Network Security and Identifying Potential Threats
Being able to identify potential cyber threats is essential if you want to keep your network and information secure.
When you are on the defense, there are two things to think about. First is identifying potential threats and determining where they are coming from. When you are dealing with security issues and the information your company stores in private clouds and on-site databases, threats can come from any direction and a variety of sources. You have to be able to have a 360-degree vision at all times.
Managing SDN Environments
Software-defined network environments don’t have conventional boundaries. You must have the tools you need to protect your data stored in private clouds and other networks like VMware NSX, even when the boundaries aren’t visible. You have to be able to defend your system like a ninja, identifying potential threats and neutralizing them before they gain access to your systems. To handle a proper defense, you need to know how the different networks function and how information flows between each location.
Vigilance and Flexibility Are a Must
A holistic approach will provide you with the flexibility and alertness you must have if you plan on keeping your networks secure. You can start to segregate specific information groups making it easier to protect them within an SDN platform. Tools like Nutanix Flow and VMware NSX-T make this type of isolation happen and effectively reduces the amount of surface area that is available for an attack. To prevent a false sense of security, however. Since many of the smaller segments must continue to work together, it can, in turn, create minor breaches within the multiple connections that make the system extremely vulnerable to different types of cyberattacks.
Taking Aim at Moving Targets
Even though intruders can still make their way into SDN environments, several security tools can be used to put up walls and identify various threats. By having these tools and resources in place, it gives IT professionals the time they need to prevent extensive loss throughout the system. The security tools must be able to offer protection far beyond the software-defined networks. Boundaries must be set throughout the network to catch moving targets before they hit the SDN environments.

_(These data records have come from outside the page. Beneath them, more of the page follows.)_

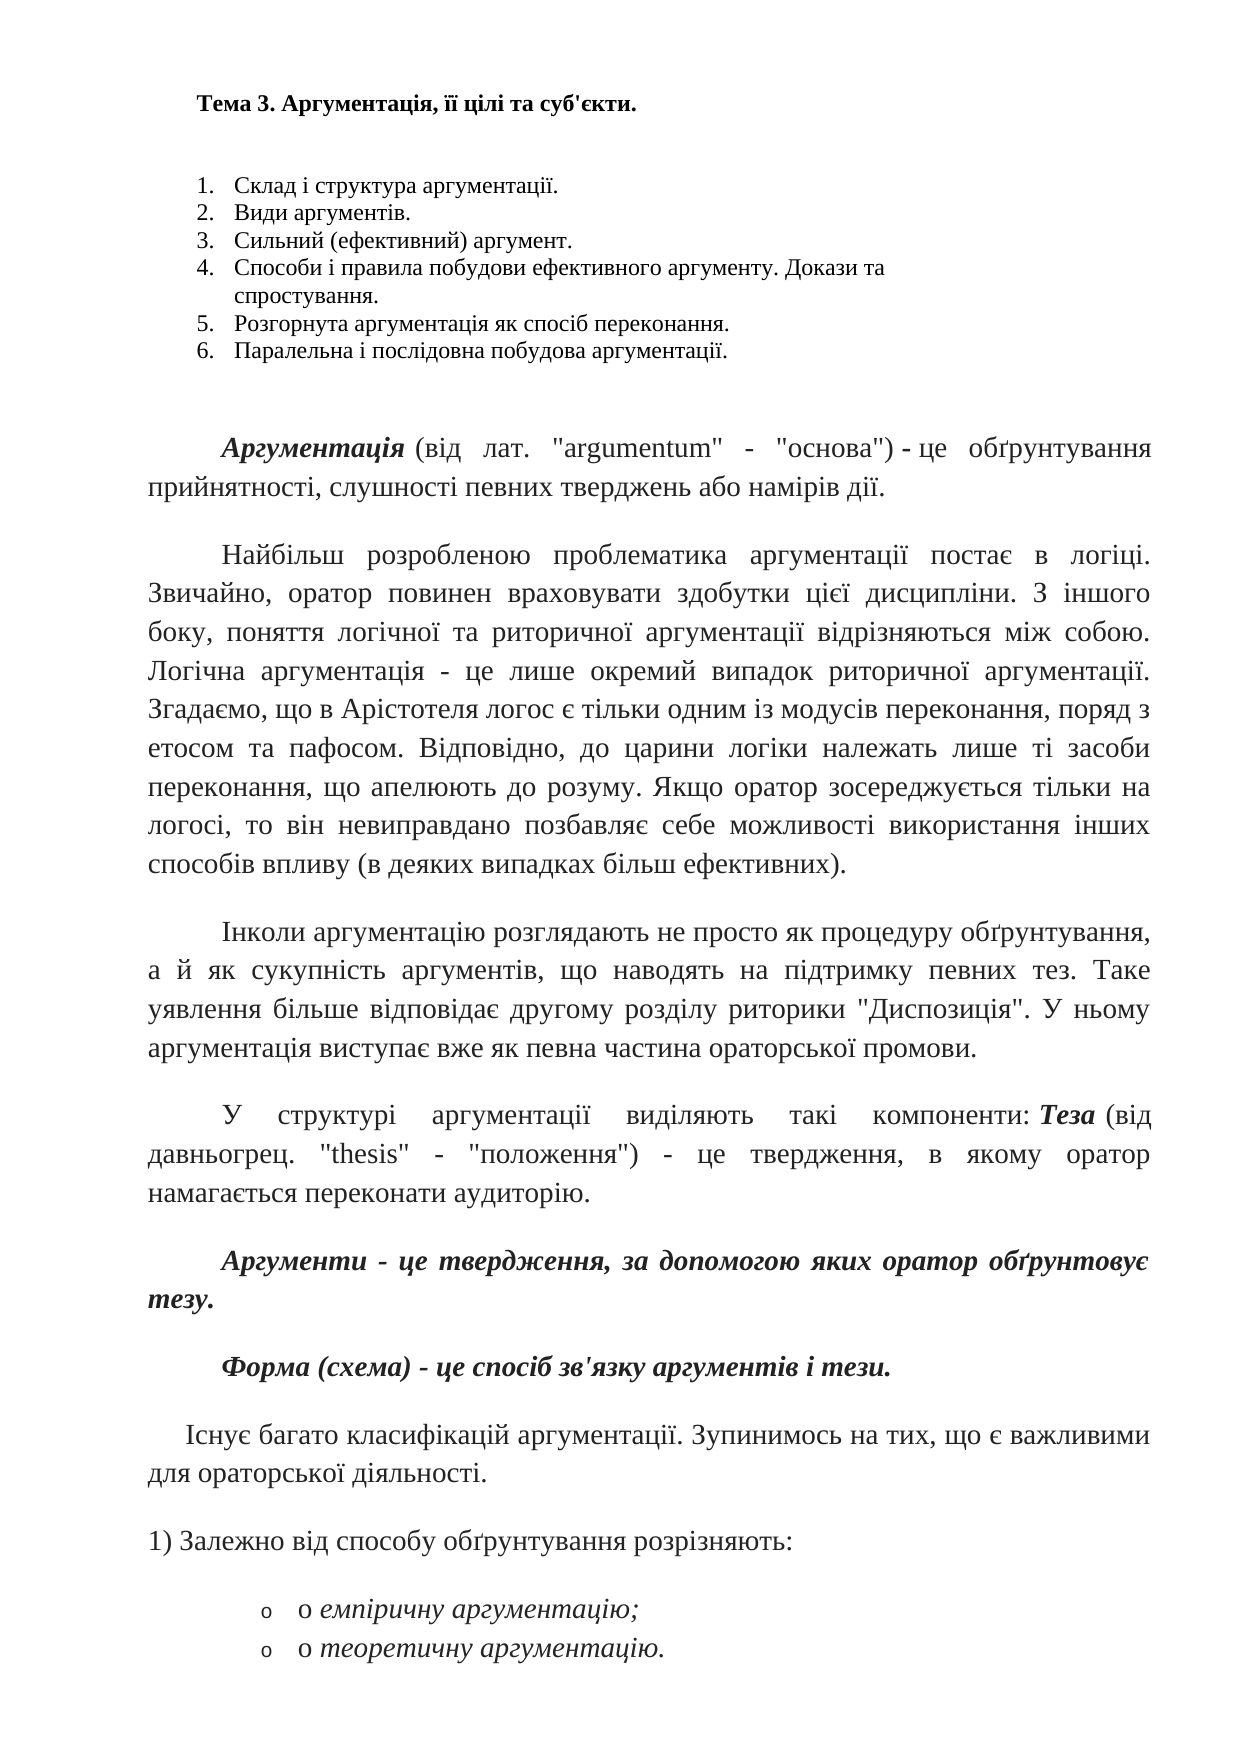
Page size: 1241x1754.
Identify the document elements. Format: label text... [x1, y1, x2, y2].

list o емпіричну аргументацію; [260, 1586, 1152, 1625]
text Аргументація (від лат. "argumentum" - "основа") - це обґрунтування прийнятності, слушності певних тверджень або намірів дії. [148, 425, 1152, 502]
text Найбільш розробленою проблематика аргументації постає в логіці. Звичайно, оратор повинен враховувати здобутки цієї дисципліни. З іншого боку, поняття логічної та риторичної аргументації відрізняються між собою. Логічна аргументація - це лише окремий випадок риторичної аргументації. Згадаємо, що в Арістотеля логос є тільки одним із модусів переконання, поряд з етосом та пафосом. Відповідно, до царини логіки належать лише ті засоби переконання, що апелюють до розуму. Якщо оратор зосереджується тільки на логосі, то він невиправдано позбавляє себе можливості використання інших способів впливу (в деяких випадках більш ефективних). [148, 532, 1152, 879]
text Інколи аргументацію розглядають не просто як процедуру обґрунтування, а й як сукупність аргументів, що наводять на підтримку певних тез. Таке уявлення більше відповідає другому розділу риторики "Диспозиція". У ньому аргументація виступає вже як певна частина ораторської промови. [148, 909, 1152, 1063]
text Аргументи - це твердження, за допомогою яких оратор обґрунтовує тезу. [148, 1237, 1152, 1315]
text 1) Залежно від способу обґрунтування розрізняють: [148, 1518, 1152, 1557]
table_header Тема 3. Аргументація, її цілі та суб'єкти. Склад і структура аргументації. Види аргументів. Сильний (ефективний) аргумент. Способи і правила побудови ефективного аргументу. Докази та спростування. Розгорнута аргументація як спосіб переконання. Паралельна і послідовна побудова аргументації. [148, 89, 907, 364]
text Існує багато класифікацій аргументації. Зупинимось на тих, що є важливими для ораторської діяльності. [148, 1412, 1152, 1489]
list o теоретичну аргументацію. [260, 1625, 1152, 1663]
text Форма (схема) - це спосіб зв'язку аргументів і тези. [148, 1344, 1152, 1383]
text У структурі аргументації виділяють такі компоненти: Теза (від давньогрец. "thesis" - "положення") - це твердження, в якому оратор намагається переконати аудиторію. [148, 1092, 1152, 1208]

Being able to incorporate these security protocols outside of the SDN environments protects the network. This allows for the transfer of information from place to place, both inside and outside of the network, while still having consistent and reliable protocols in place to detect threats and prevent them from becoming a significant problem. By identifying the risk in its earliest stages, IT departments can not only save vital information, and they can strengthen the boundaries that are already in place.
Identify, Inspect, and Prevent
Next-gen firewalls are the most effective way of keeping security protocols in place when you are working between your network and an unidentified or unsecured network. Both URL Filtering and DNS Security can protect you from unwanted intruders while you work. Virtual firewalls, like the VM-series, are extremely beneficial when it comes to providing threat protection.
Many firewalls are built with a “zero-tolerance, no trust” platform. This allows the firewall to not only identify potential threats but block them as well. These firewalls can locate even the smallest risks and inspect them thoroughly. Detected threats are then blocked and prevented from gaining access to your data systems.
In an SDN environment, information must travel continually in and out of zones that may or may not be secure. You must have a system in place that provides the level of protection you need that can not only identify potential threats but block them so they cannot gain access and affect or damage your confidential information.